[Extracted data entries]
○ ○ ○ ○ ○ ○ ○

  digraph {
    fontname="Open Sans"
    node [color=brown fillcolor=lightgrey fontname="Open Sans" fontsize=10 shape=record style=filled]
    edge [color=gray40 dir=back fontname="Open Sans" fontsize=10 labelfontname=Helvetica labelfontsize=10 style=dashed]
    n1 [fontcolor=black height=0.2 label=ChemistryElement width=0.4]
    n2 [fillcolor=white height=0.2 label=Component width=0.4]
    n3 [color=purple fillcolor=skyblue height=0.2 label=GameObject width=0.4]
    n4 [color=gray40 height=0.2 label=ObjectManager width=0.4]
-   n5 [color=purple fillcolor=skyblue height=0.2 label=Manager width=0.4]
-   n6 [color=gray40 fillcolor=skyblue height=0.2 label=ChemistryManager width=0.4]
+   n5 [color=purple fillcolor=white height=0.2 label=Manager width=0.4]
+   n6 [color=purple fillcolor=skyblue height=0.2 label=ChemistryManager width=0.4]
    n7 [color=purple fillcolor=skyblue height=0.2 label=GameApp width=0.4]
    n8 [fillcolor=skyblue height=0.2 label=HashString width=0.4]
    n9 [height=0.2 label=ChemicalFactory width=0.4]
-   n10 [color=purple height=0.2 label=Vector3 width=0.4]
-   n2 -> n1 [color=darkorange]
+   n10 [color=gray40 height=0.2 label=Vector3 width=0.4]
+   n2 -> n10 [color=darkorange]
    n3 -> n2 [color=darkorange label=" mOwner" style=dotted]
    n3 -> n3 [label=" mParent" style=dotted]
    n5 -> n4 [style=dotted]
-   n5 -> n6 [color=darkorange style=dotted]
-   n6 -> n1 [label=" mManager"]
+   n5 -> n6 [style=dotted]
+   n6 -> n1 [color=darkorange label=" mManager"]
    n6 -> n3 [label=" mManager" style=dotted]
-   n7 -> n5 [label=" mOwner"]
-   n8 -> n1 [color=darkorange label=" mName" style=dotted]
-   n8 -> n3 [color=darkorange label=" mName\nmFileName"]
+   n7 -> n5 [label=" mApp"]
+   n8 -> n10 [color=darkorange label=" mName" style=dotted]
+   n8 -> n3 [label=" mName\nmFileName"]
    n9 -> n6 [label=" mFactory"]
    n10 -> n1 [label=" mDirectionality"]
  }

○ ○ ○ ○ ○ ○ ○

◆ **SHORT EXERCISE**: Gather every line in the entries above that contains the string "style". Case counts.

◆ **TASK OUTPUT**:
    node [color=brown fillcolor=lightgrey fontname="Open Sans" fontsize=10 shape=record style=filled]
    edge [color=gray40 dir=back fontname="Open Sans" fontsize=10 labelfontname=Helvetica labelfontsize=10 style=dashed]
    n3 -> n2 [color=darkorange label=" mOwner" style=dotted]
    n3 -> n3 [label=" mParent" style=dotted]
    n5 -> n4 [style=dotted]
-   n5 -> n6 [color=darkorange style=dotted]
+   n5 -> n6 [style=dotted]
    n6 -> n3 [label=" mManager" style=dotted]
-   n8 -> n1 [color=darkorange label=" mName" style=dotted]
+   n8 -> n10 [color=darkorange label=" mName" style=dotted]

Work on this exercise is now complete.